TASK TO COMPLETE =>
Write out every record below exactly as given. Leave the pictures out.

THE DATA =>
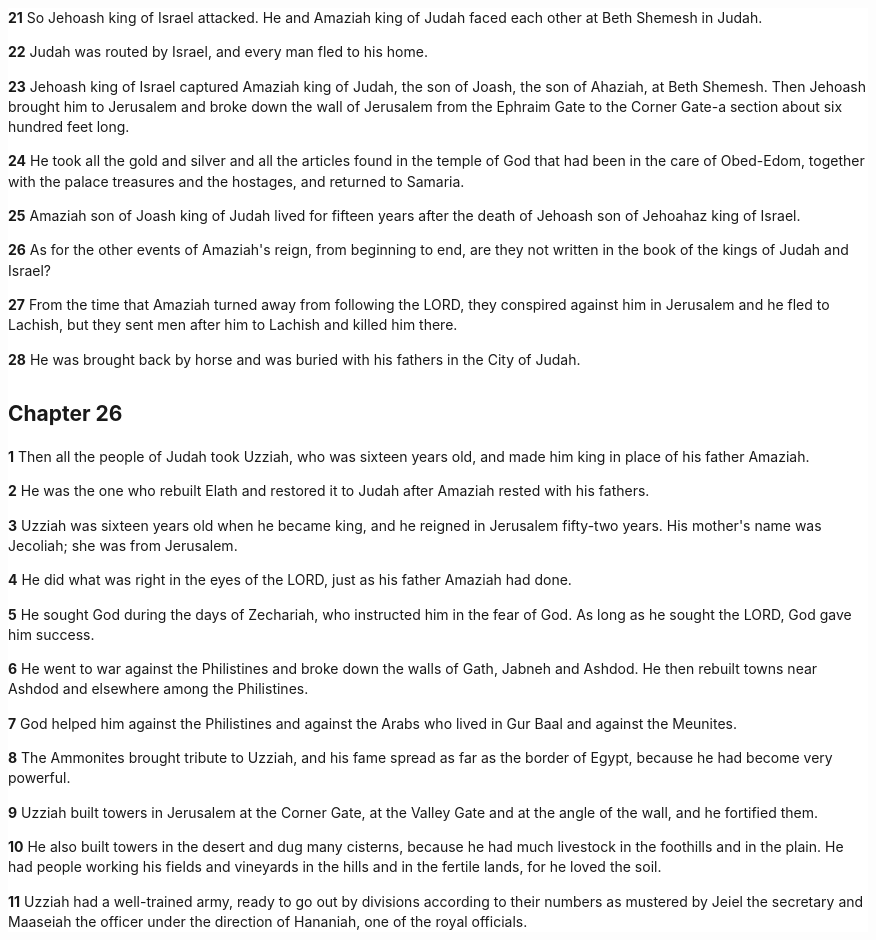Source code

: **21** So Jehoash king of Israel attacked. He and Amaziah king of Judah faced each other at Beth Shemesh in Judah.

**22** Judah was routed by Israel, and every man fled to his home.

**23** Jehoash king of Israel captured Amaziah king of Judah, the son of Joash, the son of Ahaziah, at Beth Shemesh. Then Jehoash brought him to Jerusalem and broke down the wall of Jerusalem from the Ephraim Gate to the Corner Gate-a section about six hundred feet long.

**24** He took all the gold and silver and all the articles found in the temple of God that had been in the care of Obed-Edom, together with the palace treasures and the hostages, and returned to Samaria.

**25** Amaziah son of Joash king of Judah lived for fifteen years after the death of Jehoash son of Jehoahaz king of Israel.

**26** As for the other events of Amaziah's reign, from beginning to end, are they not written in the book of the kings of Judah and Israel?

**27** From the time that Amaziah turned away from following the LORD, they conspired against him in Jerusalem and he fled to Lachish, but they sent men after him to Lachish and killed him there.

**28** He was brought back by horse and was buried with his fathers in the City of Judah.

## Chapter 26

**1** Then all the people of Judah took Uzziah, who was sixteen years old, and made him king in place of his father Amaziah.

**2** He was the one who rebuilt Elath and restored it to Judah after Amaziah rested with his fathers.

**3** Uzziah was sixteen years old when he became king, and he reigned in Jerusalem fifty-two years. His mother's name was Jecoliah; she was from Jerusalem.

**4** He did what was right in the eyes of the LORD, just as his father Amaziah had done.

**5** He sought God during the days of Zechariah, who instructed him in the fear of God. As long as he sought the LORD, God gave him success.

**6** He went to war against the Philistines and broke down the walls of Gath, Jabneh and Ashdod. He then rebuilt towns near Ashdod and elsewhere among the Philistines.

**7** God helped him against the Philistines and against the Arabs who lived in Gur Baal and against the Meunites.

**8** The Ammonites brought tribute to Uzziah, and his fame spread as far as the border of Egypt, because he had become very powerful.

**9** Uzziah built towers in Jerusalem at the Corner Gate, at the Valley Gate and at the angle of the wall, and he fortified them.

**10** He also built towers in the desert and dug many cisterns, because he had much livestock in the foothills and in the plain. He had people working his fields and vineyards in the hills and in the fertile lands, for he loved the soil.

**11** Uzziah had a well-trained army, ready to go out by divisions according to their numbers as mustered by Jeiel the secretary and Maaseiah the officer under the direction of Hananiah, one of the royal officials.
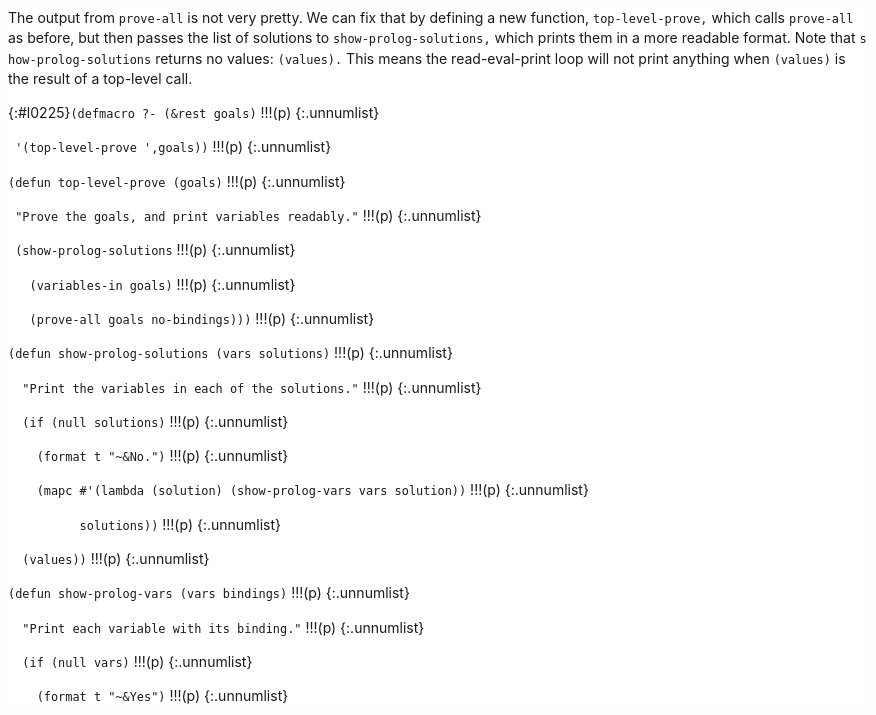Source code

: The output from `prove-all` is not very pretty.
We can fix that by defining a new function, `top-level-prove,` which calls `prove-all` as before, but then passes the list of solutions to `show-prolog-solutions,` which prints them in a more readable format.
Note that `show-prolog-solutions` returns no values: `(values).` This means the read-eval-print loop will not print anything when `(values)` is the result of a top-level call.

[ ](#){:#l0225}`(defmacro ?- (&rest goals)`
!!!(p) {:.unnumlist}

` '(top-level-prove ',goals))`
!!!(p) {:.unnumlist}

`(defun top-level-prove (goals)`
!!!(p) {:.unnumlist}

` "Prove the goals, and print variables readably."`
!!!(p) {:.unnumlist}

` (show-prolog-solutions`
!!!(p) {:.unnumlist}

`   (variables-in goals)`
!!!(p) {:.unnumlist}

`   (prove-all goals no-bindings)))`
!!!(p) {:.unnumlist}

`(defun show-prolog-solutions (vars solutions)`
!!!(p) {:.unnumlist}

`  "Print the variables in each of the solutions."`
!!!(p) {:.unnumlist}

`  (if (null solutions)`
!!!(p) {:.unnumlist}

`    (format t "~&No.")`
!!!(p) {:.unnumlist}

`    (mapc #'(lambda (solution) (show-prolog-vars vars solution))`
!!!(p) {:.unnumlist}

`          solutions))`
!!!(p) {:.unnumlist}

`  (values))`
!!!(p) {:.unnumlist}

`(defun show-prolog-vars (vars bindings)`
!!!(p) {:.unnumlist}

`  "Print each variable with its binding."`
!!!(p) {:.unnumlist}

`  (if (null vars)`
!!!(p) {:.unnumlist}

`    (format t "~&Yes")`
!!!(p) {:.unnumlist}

RESPONSE BELOW =>
Source code

: **21** So Jehoash king of Israel attacked. He and Amaziah king of Judah faced each other at Beth Shemesh in Judah.

**22** Judah was routed by Israel, and every man fled to his home.

**23** Jehoash king of Israel captured Amaziah king of Judah, the son of Joash, the son of Ahaziah, at Beth Shemesh. Then Jehoash brought him to Jerusalem and broke down the wall of Jerusalem from the Ephraim Gate to the Corner Gate-a section about six hundred feet long.

**24** He took all the gold and silver and all the articles found in the temple of God that had been in the care of Obed-Edom, together with the palace treasures and the hostages, and returned to Samaria.

**25** Amaziah son of Joash king of Judah lived for fifteen years after the death of Jehoash son of Jehoahaz king of Israel.

**26** As for the other events of Amaziah's reign, from beginning to end, are they not written in the book of the kings of Judah and Israel?

**27** From the time that Amaziah turned away from following the LORD, they conspired against him in Jerusalem and he fled to Lachish, but they sent men after him to Lachish and killed him there.

**28** He was brought back by horse and was buried with his fathers in the City of Judah.

## Chapter 26

**1** Then all the people of Judah took Uzziah, who was sixteen years old, and made him king in place of his father Amaziah.

**2** He was the one who rebuilt Elath and restored it to Judah after Amaziah rested with his fathers.

**3** Uzziah was sixteen years old when he became king, and he reigned in Jerusalem fifty-two years. His mother's name was Jecoliah; she was from Jerusalem.

**4** He did what was right in the eyes of the LORD, just as his father Amaziah had done.

**5** He sought God during the days of Zechariah, who instructed him in the fear of God. As long as he sought the LORD, God gave him success.

**6** He went to war against the Philistines and broke down the walls of Gath, Jabneh and Ashdod. He then rebuilt towns near Ashdod and elsewhere among the Philistines.

**7** God helped him against the Philistines and against the Arabs who lived in Gur Baal and against the Meunites.

**8** The Ammonites brought tribute to Uzziah, and his fame spread as far as the border of Egypt, because he had become very powerful.

**9** Uzziah built towers in Jerusalem at the Corner Gate, at the Valley Gate and at the angle of the wall, and he fortified them.

**10** He also built towers in the desert and dug many cisterns, because he had much livestock in the foothills and in the plain. He had people working his fields and vineyards in the hills and in the fertile lands, for he loved the soil.

**11** Uzziah had a well-trained army, ready to go out by divisions according to their numbers as mustered by Jeiel the secretary and Maaseiah the officer under the direction of Hananiah, one of the royal officials.
Source code

: The output from `prove-all` is not very pretty.
We can fix that by defining a new function, `top-level-prove,` which calls `prove-all` as before, but then passes the list of solutions to `show-prolog-solutions,` which prints them in a more readable format.
Note that `show-prolog-solutions` returns no values: `(values).` This means the read-eval-print loop will not print anything when `(values)` is the result of a top-level call.

[ ](#){:#l0225}`(defmacro ?- (&rest goals)`
!!!(p) {:.unnumlist}

` '(top-level-prove ',goals))`
!!!(p) {:.unnumlist}

`(defun top-level-prove (goals)`
!!!(p) {:.unnumlist}

` "Prove the goals, and print variables readably."`
!!!(p) {:.unnumlist}

` (show-prolog-solutions`
!!!(p) {:.unnumlist}

`   (variables-in goals)`
!!!(p) {:.unnumlist}

`   (prove-all goals no-bindings)))`
!!!(p) {:.unnumlist}

`(defun show-prolog-solutions (vars solutions)`
!!!(p) {:.unnumlist}

`  "Print the variables in each of the solutions."`
!!!(p) {:.unnumlist}

`  (if (null solutions)`
!!!(p) {:.unnumlist}

`    (format t "~&No.")`
!!!(p) {:.unnumlist}

`    (mapc #'(lambda (solution) (show-prolog-vars vars solution))`
!!!(p) {:.unnumlist}

`          solutions))`
!!!(p) {:.unnumlist}

`  (values))`
!!!(p) {:.unnumlist}

`(defun show-prolog-vars (vars bindings)`
!!!(p) {:.unnumlist}

`  "Print each variable with its binding."`
!!!(p) {:.unnumlist}

`  (if (null vars)`
!!!(p) {:.unnumlist}

`    (format t "~&Yes")`
!!!(p) {:.unnumlist}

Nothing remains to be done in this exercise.